ジョギングに出かけようかと思ったけれども雨が降っていたし筋肉痛も残っていたし何より金曜日は(…)と四条方面にくりだす計画があるので無理して今日走ったところでどのみち木曜金曜と二連休になることを思えばおなじ二連休でも筋肉痛ののこる今日こそ休息にあてるべきだろうという計算が働いたのでそのとおりにすることにして、玄米、納豆、もずく、鶏胸肉とピーマンとパプリカ赤黄を酒と醤油とオイスターソースと砂糖とニンニクと生姜と塩こしょうで炒めた適当な夕食を喰らった。ただでさえ火力が弱くて炒め物にむかないカセットコンロなのだけれどガスが残り少なくなってきているときなんて文字どおり風前の灯で、強いられた弱火とろ火でちりちりちりちりとろくさい音をたててじんわりと火の通っていく野菜やら肉やらをクソ寒い屋外の水場で立って奥歯をカチカチ鳴らしながら眺めているとまことにもってクソ以下の生活だなというやるせなさを覚える。もういちど一戸建てに住みたい。しっかりしたキッチンのある家を借りたい。そのためには金か家賃を分担できる同居人が必要である。だから金か同居人が欲しい。そう祈っておくことにする。今年は願いの叶う年だから。2013年ラスト一ヶ月、最後の恩恵プリーズ!
20分の仮眠。またもやめざましを無視して朝まで寝過ごすところだった。二度寝におちいるまぎわにハッとなった。「A」に取り組んだところで昨夜の二の舞、麻痺に麻痺を重ねるだけだろうという見通しから気分を切り替えて、毎晩寝るまえに1頁ずつくらいのペースで読みすすめていた中島らも『バンド・オブ・ザ・ナイト』の残りを一気に片付けることにした。ちょびちょび読み進めていたときにはあーやっぱり好き勝手にやればそこそこおもしろいの書けるじゃんくらいのアレだったのだけれど、ラリった言葉の氾濫を前に二時間も三時間たてつづけに対峙しているとさすがに圧倒されるところがあるというか、いやいやこれはけっこうな佳作だわと思いなおすにいたった。ほとんど雑といっていいくらいの手つきでヘルハウスの面々の末路が淡々と書き連ねられていく終盤には特にぐっとくるものがあった。水っぽさを遠ざけたうえで感傷を感傷としてきちんと成立せしめてみせる、そんなふうな筆致がほとんど完璧な精度で操られているところがなによりもいい。他の諸作品においてたびたび見られるあの甘ったるく俗っぽい湿っぽさはここでは完全に息をひそめている。《君の笑いには岸辺がない》《開放弦のように愚かなままで》《「元気でやってるかい? おれは病気だ」》《星空のアウシュビッツ》《意味の果てまで、歯車が円盤になるところまで》《聖書にアンダーライン》《掛け算になっていく言語》。以上、洪水の去ったあとで拾いあつめたきれいな貝殻のコレクション。

*問題 1*. 本文で、毎晩寝るまえに1頁ずつくらいのペースで読みすすめていたとされる本の題名を答えよ。
*問題 2*. 本文のうち、「20分の仮眠。またもやめざま」で始まり「きれいな貝殻のコレクション。」で終わる部分を一字も変えずに書き写せ。
本文だけを手がかりにすること。

[コレクションから取り出した項目]

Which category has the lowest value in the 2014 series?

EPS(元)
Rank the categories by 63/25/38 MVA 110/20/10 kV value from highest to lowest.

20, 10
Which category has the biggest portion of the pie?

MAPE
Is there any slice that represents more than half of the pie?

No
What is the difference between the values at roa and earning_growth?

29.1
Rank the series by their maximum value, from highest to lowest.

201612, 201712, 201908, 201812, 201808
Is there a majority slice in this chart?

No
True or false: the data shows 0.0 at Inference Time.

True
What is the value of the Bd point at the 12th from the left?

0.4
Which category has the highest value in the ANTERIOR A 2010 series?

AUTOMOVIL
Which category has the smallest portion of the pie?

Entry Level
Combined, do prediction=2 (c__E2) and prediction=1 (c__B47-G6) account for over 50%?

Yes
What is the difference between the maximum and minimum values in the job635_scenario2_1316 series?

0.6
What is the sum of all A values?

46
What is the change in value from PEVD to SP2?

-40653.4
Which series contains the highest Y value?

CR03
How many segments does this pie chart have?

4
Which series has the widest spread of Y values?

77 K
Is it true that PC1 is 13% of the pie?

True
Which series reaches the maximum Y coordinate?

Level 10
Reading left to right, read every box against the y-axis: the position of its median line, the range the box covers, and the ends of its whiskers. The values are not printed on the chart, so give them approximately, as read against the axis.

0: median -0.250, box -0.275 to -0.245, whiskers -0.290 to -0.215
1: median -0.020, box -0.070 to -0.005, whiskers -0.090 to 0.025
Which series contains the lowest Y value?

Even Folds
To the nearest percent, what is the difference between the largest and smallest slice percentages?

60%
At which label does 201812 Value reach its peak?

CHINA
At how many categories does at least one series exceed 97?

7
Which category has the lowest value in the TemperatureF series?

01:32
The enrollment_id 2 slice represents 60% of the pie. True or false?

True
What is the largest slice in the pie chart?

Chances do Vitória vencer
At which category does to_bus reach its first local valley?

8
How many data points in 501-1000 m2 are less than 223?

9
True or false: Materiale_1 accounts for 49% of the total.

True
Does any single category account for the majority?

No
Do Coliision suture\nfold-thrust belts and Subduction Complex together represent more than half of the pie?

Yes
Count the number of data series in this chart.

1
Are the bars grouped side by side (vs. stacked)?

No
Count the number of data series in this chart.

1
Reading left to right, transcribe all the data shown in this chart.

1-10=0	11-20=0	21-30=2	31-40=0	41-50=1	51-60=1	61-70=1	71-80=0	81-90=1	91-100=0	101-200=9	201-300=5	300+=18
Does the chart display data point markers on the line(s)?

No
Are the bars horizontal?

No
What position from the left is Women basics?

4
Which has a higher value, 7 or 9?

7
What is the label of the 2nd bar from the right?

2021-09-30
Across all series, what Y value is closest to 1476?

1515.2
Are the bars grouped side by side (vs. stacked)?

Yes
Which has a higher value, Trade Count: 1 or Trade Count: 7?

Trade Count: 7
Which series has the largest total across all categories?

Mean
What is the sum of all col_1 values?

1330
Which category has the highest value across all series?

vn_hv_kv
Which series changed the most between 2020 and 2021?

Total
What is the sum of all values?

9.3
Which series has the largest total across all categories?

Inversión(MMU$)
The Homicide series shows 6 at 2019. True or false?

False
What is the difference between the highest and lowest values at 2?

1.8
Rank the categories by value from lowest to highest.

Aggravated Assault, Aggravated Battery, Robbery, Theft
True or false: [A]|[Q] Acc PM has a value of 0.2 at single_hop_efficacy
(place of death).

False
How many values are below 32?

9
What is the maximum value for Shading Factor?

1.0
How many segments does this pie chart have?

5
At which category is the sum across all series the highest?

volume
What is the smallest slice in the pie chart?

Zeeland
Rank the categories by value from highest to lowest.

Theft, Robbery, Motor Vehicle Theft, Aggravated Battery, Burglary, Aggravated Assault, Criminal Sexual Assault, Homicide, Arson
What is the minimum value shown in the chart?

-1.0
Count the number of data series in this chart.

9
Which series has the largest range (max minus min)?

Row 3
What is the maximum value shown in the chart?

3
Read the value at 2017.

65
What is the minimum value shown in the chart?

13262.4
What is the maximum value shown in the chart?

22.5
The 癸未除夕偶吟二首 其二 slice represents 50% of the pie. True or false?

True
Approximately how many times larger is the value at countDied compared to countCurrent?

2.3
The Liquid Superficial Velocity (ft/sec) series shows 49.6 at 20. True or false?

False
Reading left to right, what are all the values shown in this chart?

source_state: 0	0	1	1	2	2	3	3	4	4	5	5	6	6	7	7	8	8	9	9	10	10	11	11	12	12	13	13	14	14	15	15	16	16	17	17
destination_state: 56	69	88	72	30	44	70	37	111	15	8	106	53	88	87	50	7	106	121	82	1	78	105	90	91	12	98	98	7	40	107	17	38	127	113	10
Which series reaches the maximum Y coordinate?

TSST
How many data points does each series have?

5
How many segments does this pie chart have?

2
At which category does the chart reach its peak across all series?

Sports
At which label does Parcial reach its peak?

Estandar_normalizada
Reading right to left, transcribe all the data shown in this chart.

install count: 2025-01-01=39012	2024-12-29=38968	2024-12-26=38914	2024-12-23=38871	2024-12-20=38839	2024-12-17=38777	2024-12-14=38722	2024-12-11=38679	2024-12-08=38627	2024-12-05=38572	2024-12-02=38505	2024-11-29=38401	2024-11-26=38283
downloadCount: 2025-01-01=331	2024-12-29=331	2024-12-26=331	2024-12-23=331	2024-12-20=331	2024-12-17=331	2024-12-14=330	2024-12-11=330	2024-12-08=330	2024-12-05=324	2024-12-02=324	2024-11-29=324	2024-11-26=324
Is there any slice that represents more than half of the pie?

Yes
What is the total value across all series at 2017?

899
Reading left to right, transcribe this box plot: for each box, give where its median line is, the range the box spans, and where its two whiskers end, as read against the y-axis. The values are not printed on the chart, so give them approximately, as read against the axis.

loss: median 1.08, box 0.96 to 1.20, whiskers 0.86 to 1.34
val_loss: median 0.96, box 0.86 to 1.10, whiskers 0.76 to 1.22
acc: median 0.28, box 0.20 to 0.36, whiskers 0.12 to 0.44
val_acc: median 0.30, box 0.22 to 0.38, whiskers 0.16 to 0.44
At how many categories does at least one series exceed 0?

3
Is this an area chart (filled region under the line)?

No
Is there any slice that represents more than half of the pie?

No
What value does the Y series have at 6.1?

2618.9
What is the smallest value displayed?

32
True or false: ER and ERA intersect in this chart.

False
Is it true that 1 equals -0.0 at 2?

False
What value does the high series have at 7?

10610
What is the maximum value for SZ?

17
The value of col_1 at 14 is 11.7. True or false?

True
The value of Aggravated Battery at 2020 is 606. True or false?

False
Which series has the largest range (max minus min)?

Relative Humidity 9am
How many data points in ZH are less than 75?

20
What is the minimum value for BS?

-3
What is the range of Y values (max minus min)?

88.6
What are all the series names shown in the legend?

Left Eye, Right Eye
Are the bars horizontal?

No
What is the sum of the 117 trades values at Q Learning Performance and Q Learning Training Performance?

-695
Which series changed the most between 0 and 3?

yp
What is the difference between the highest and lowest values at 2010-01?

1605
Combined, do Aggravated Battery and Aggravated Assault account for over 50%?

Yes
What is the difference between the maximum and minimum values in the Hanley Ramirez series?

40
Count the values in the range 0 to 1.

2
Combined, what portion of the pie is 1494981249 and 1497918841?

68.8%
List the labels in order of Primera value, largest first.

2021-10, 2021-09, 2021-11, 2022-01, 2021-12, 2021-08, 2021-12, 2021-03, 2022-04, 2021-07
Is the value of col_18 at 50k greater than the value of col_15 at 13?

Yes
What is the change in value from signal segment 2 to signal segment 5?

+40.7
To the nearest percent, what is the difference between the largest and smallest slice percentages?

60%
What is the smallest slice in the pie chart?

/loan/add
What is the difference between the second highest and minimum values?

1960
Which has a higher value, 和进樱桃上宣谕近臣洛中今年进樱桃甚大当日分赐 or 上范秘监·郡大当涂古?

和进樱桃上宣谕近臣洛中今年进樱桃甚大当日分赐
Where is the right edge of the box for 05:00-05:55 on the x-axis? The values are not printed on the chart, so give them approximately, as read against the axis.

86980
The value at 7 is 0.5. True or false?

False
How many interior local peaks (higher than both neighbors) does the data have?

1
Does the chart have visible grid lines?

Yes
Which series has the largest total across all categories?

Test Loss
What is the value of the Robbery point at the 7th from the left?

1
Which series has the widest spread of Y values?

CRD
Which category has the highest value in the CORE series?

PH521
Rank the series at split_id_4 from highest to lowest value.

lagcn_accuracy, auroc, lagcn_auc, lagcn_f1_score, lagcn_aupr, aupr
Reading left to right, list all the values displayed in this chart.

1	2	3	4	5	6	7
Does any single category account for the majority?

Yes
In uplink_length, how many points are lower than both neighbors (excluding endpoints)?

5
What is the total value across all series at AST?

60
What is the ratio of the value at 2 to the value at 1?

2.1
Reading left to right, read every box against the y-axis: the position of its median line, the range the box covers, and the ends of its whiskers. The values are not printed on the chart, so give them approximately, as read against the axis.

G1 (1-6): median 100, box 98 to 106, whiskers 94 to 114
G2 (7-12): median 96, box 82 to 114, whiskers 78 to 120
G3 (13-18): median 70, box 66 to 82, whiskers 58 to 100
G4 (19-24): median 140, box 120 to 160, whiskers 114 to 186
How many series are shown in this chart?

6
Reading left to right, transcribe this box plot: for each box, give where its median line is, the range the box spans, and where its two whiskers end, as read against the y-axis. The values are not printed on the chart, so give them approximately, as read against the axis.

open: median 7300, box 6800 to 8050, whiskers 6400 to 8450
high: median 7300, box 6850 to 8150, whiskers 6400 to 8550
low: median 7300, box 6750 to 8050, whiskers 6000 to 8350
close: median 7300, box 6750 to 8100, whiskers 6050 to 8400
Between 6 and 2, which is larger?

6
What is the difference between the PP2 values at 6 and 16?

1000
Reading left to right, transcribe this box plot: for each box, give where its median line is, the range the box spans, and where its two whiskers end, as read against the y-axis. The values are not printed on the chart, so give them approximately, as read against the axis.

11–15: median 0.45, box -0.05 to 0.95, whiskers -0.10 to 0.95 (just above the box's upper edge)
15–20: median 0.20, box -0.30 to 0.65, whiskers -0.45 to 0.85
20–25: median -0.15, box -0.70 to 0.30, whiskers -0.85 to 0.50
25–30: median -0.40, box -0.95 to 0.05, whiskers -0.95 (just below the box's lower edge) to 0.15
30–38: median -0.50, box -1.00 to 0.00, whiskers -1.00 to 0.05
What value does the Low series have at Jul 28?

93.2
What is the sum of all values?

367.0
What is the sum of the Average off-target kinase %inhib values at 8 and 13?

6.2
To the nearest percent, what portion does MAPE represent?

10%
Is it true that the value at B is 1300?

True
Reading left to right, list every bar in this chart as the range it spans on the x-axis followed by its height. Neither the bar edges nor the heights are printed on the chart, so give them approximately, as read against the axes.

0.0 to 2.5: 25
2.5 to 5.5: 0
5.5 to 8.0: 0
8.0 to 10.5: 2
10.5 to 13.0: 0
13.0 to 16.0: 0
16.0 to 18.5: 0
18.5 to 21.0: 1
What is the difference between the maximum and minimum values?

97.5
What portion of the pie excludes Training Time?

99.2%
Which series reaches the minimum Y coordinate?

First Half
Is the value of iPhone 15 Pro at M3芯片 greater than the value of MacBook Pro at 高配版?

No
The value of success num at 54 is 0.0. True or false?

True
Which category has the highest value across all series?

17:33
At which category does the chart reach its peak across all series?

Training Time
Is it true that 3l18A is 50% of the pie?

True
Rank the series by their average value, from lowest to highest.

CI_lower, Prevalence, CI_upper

*解答欄 1*. 『バンド・オブ・ザ・ナイト』

*解答欄 2*.
20分の仮眠。またもやめざましを無視して朝まで寝過ごすところだった。二度寝におちいるまぎわにハッとなった。「A」に取り組んだところで昨夜の二の舞、麻痺に麻痺を重ねるだけだろうという見通しから気分を切り替えて、毎晩寝るまえに1頁ずつくらいのペースで読みすすめていた中島らも『バンド・オブ・ザ・ナイト』の残りを一気に片付けることにした。ちょびちょび読み進めていたときにはあーやっぱり好き勝手にやればそこそこおもしろいの書けるじゃんくらいのアレだったのだけれど、ラリった言葉の氾濫を前に二時間も三時間たてつづけに対峙しているとさすがに圧倒されるところがあるというか、いやいやこれはけっこうな佳作だわと思いなおすにいたった。ほとんど雑といっていいくらいの手つきでヘルハウスの面々の末路が淡々と書き連ねられていく終盤には特にぐっとくるものがあった。水っぽさを遠ざけたうえで感傷を感傷としてきちんと成立せしめてみせる、そんなふうな筆致がほとんど完璧な精度で操られているところがなによりもいい。他の諸作品においてたびたび見られるあの甘ったるく俗っぽい湿っぽさはここでは完全に息をひそめている。《君の笑いには岸辺がない》《開放弦のように愚かなままで》《「元気でやってるかい? おれは病気だ」》《星空のアウシュビッツ》《意味の果てまで、歯車が円盤になるところまで》《聖書にアンダーライン》《掛け算になっていく言語》。以上、洪水の去ったあとで拾いあつめたきれいな貝殻のコレクション。